Dengan begitu, Anda akan lebih siap menanggung setiap masalah yang mungkin bakal terjadi ke depannya. Nah, berikut beberapa risiko yang biasanya terjadi jika menjalankan bisnis bareng teman, yang harus anda pahami, agar ketika terjadi anda merasa tidak canggung.

1. Belum Tentu Cocok

Cocok saat berteman, belum tentu cocok saat berbisnis bersama. Anda dan teman Anda memiliki karakter yang berbeda. Kekurangan maupun kelebihan masing-masing akan semakin terlihat karena kalian akan menghabiskan lebih banyak waktu bersama.

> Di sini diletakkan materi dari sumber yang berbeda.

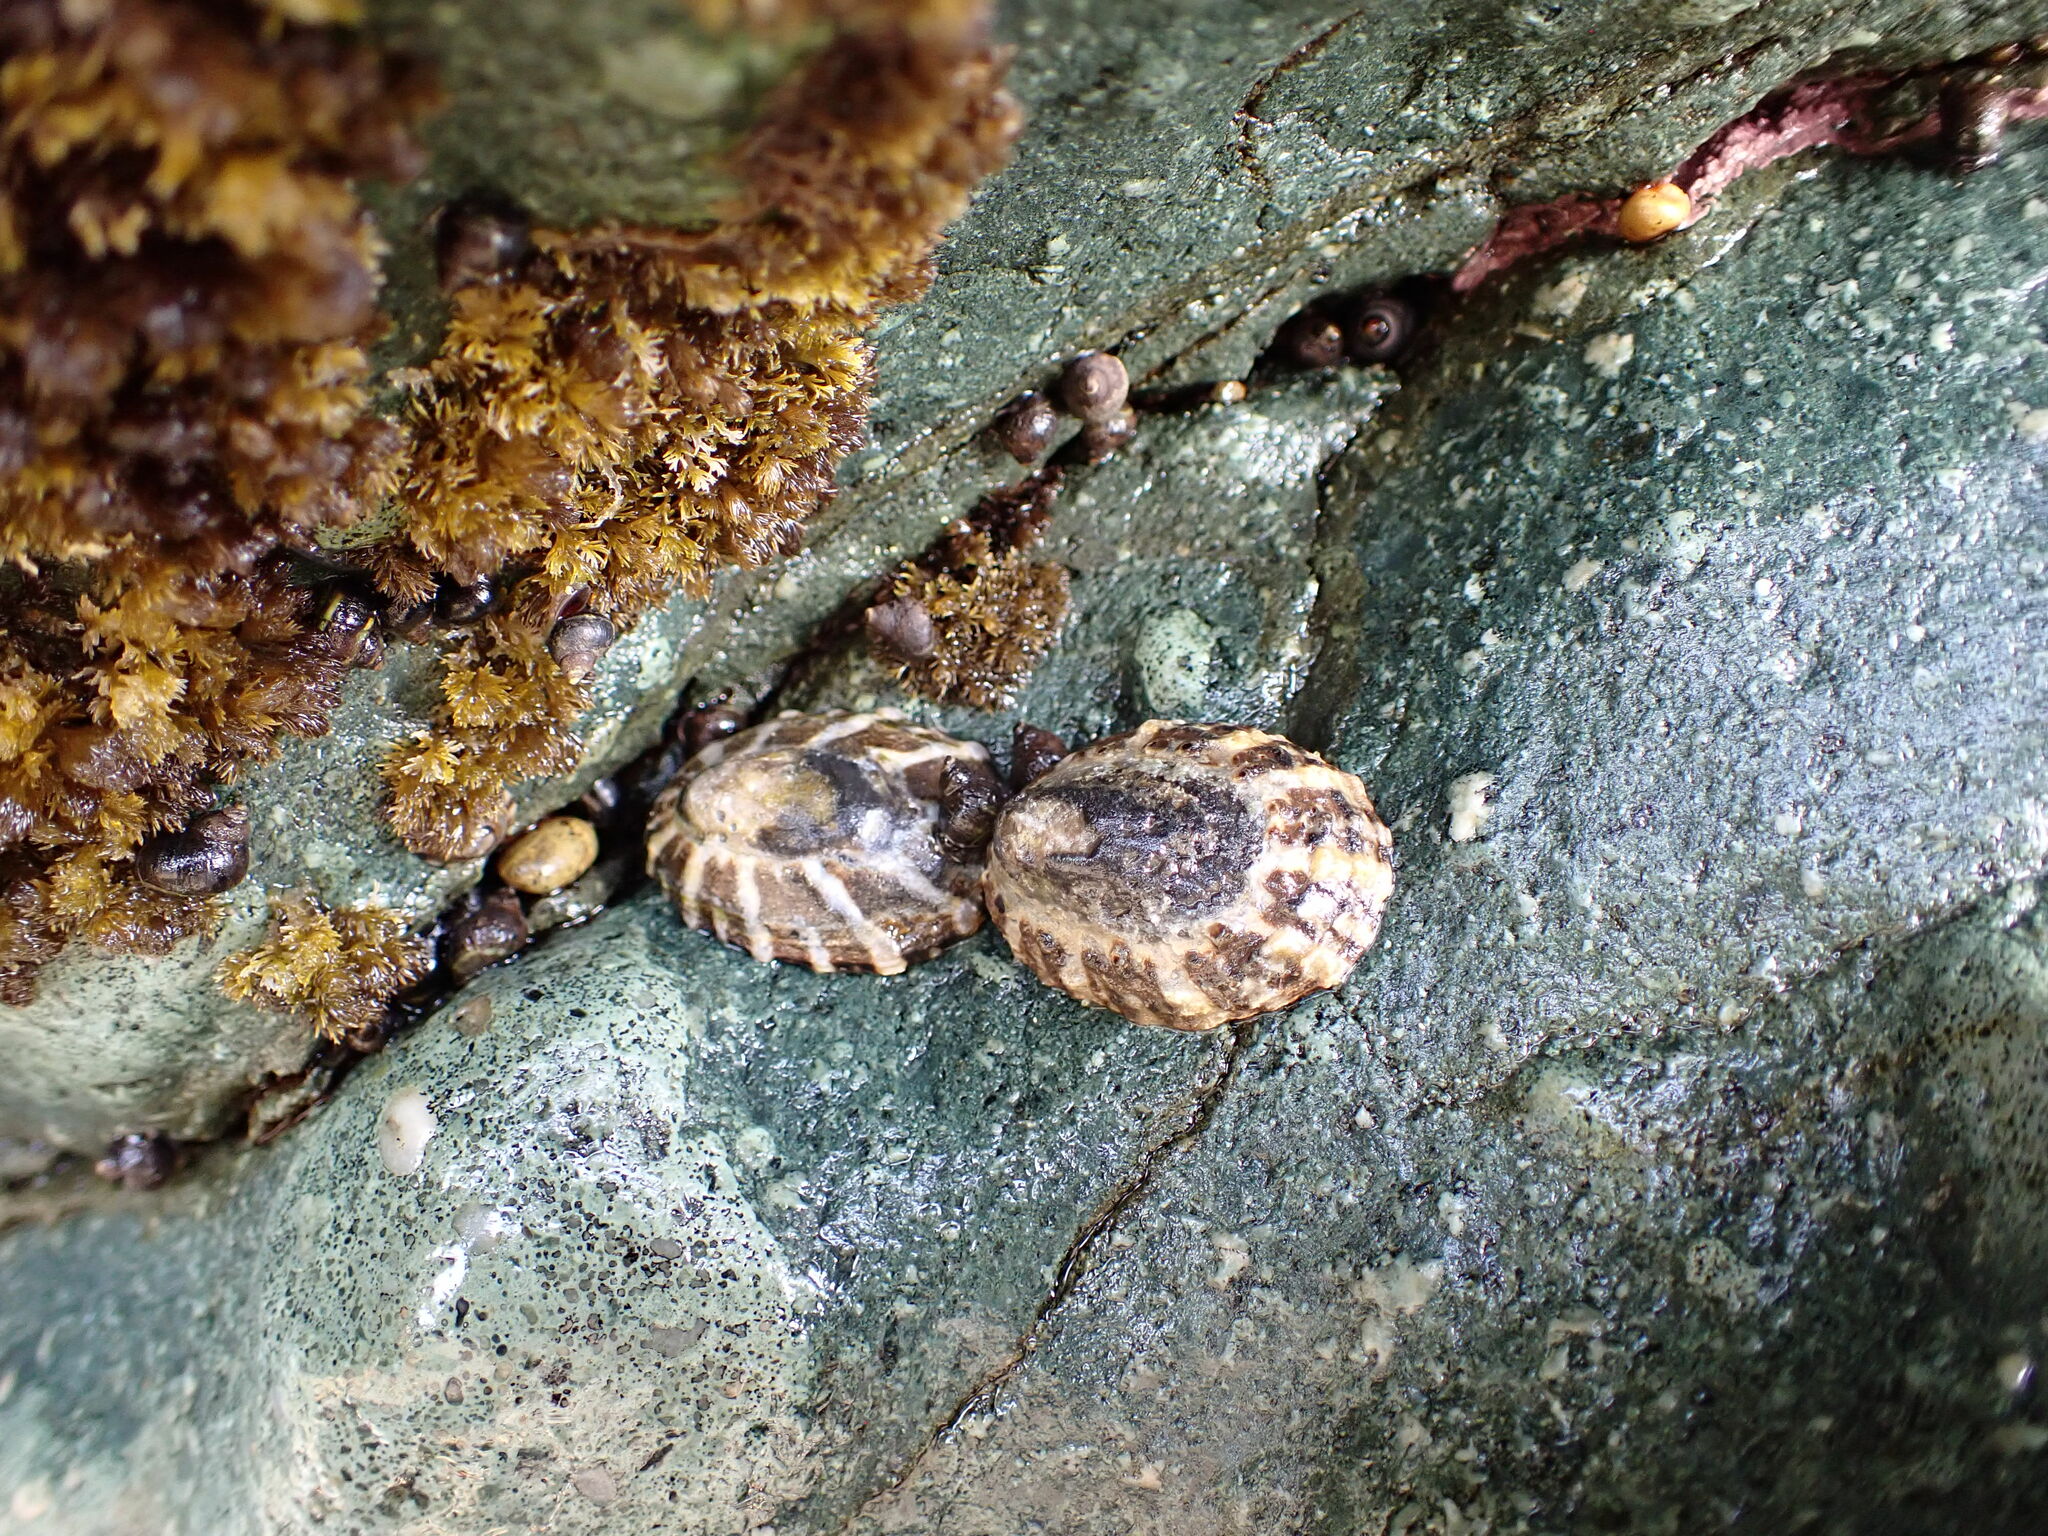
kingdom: Animalia
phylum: Mollusca
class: Gastropoda
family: Nacellidae
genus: Cellana
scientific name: Cellana ornata
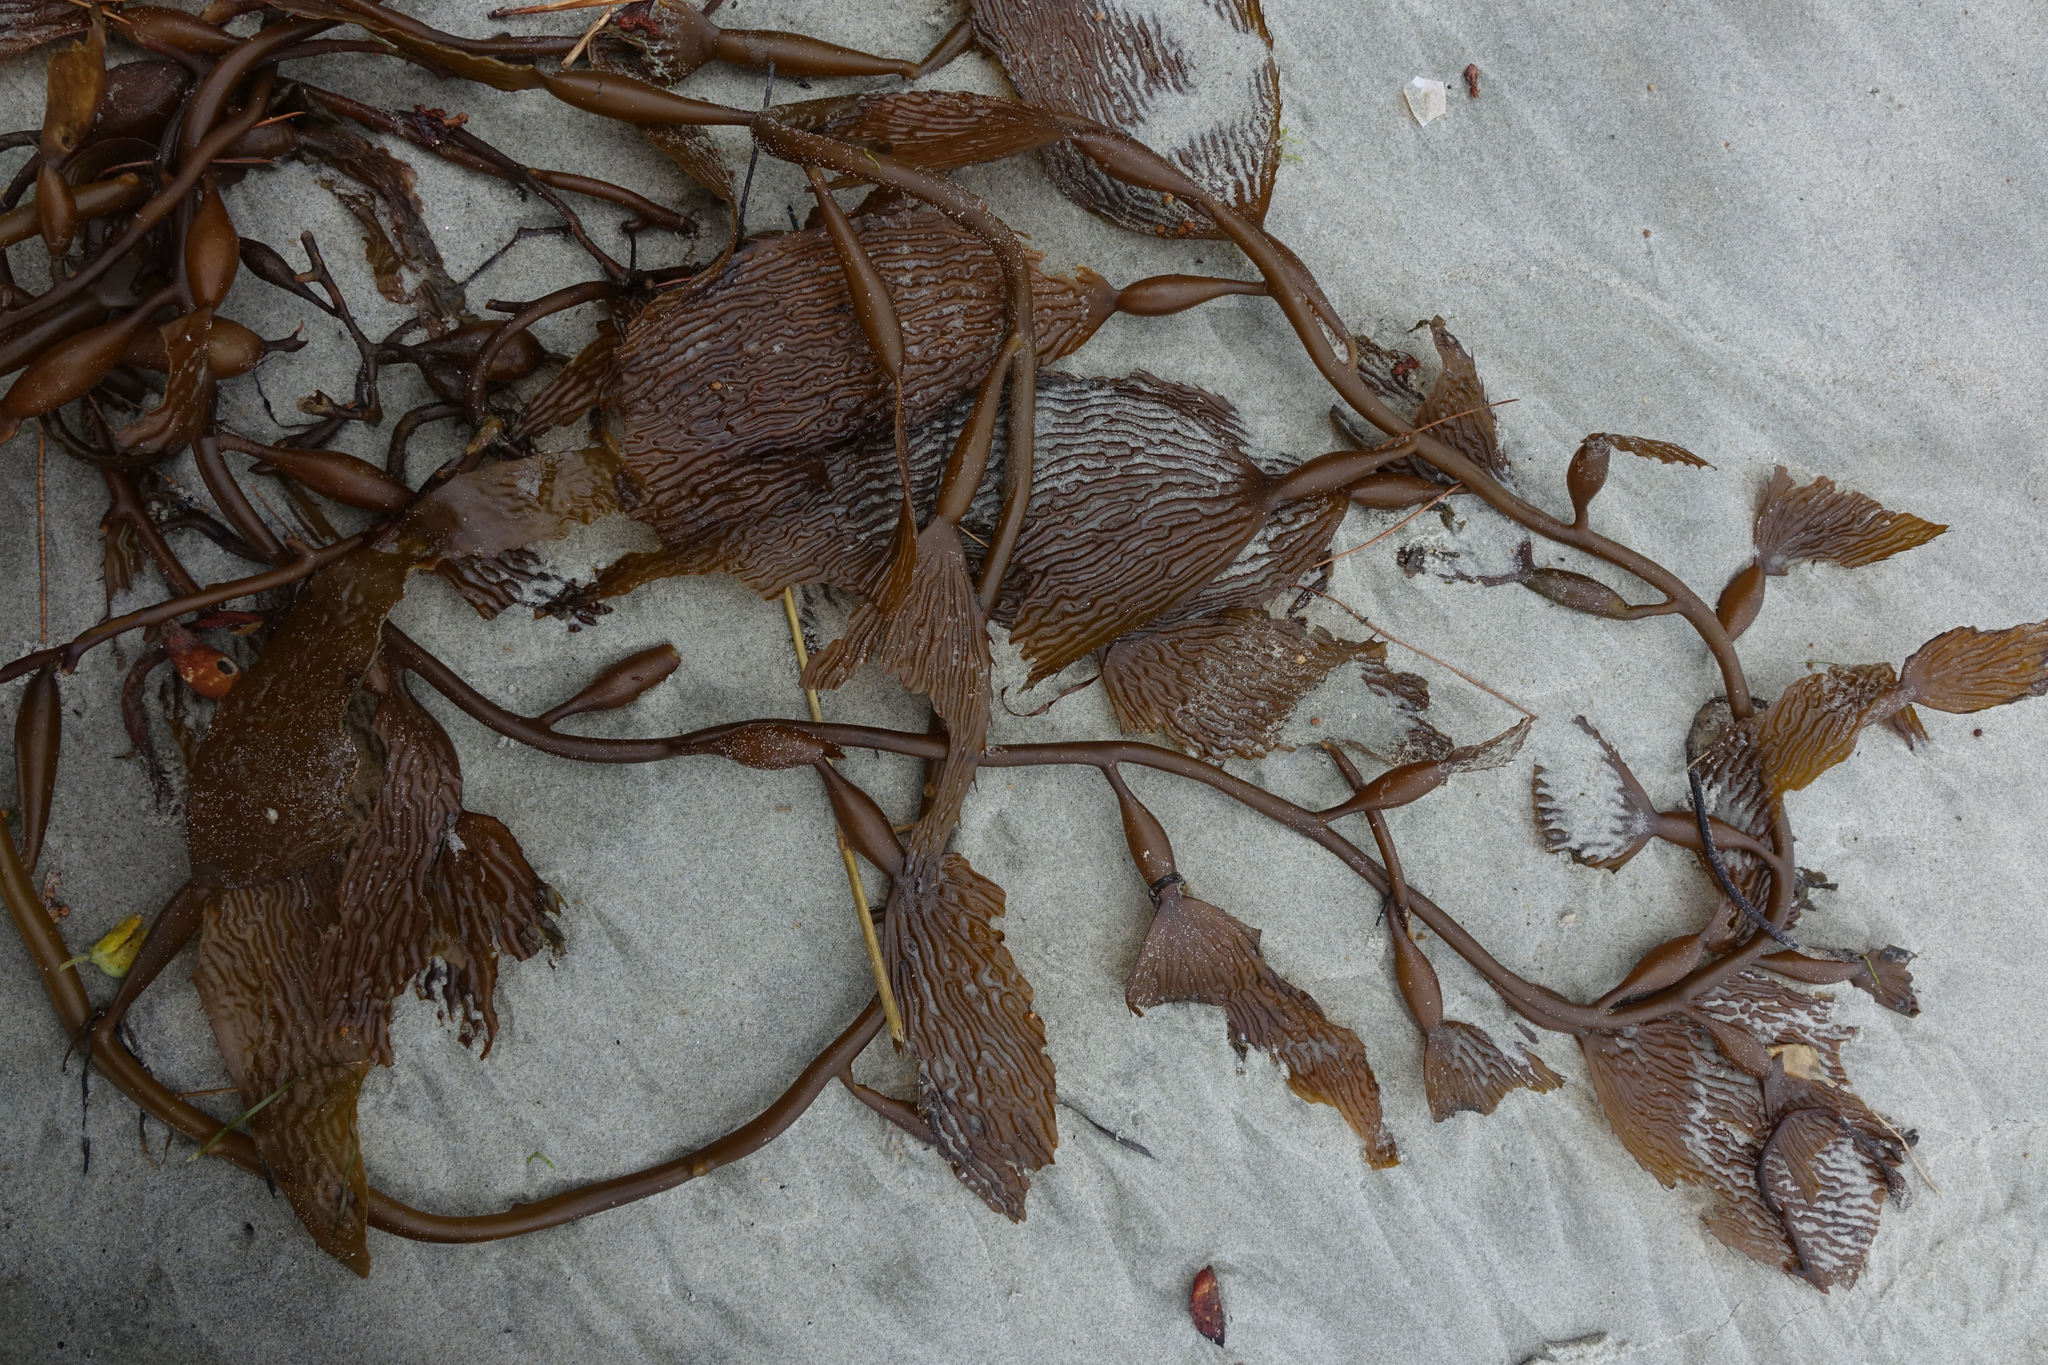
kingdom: Chromista
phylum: Ochrophyta
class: Phaeophyceae
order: Laminariales
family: Laminariaceae
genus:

Maka dari itu, Anda maupun teman Anda harus sama-sama siap untuk saling menerima. Sehingga kalian bisa dapat saling memahami dan tidak cepat marah saat terjadi hal yang kurang menyenangkan.

2. Terlalu Percaya

Karena sudah merasa saling mengenal baik, tidak ada rasa curiga yang berlebihan saat memulai usaha bersama teman. Malahan Anda jadi terlalu percaya pada teman Anda, begitupun sebaliknya. Sikap terlanjur percaya ini bisa menjadi risiko, karena jika terjadi hal yang kurang sesuai harapan, maka akan ada pihak yang sakit hati.

Bahkan fatalnya, mungkin saja ternyata Anda selama ini telah percaya pada orang yang salah. Teman Anda ternyata bukanlah seorang teman dan rekan kerja yang baik. Orang yang selama ini Anda percaya malah merugikan Anda. Bisnis pun bisa berantakan akibat masalah kepercayaan ini.

3. Kekuasaan pada Bisnis Terbagi

Setiap orang punya peran dan tugas masing-masing. Anda tentu tidak bisa menguasai bisnis sepenuhnya karena separuhnya dikuasai teman Anda. Ini berarti Anda tidak bisa memutuskan segala hal sendirian, tapi harus dibahas bersama-sama. Sehingga Anda tidak bisa leluasa seperti pebisnis lain yang membuka usaha seorang diri tanpa partner.

4. Konflik Keuangan

Uang dapat menyebabkan konflik yang berakibat fatal. Dalam keluarga saja banyak yang berselisih gara-gara masalah duit, apalagi dalam pertemanan. Maka dari itu, Anda harus membicarakan perihal keuangan dengan teman yang menjadi partner bisnis Anda secara terbuka. Buat kesepakatan mengenai modal usaha.

5. Hubungan Pertemanan Jadi Rusak

Tidak mungkin bisnis berjalan tanpa perselisihan. Mulai dari masalah perbedaan pendapatan saat rapat, kekecewaan karena pekerjaan, hingga masalah personal antara Anda dengan sang teman. Karena lebih berisiko memancing perasaan, konflik pun dapat menghancurkan pertemanan.

Apabila kedua belah pihak sama-sama egois dan tidak mengedepankan profesionalitas. Akibatnya, masalah bisnis menjadi masalah personal dan bisa-bisa salah satu ada yang mundur, atau malah usahanya dihentikan selamanya karena Anda berdua sudah sangat kecewa dan tidak mau lagi meneruskannya.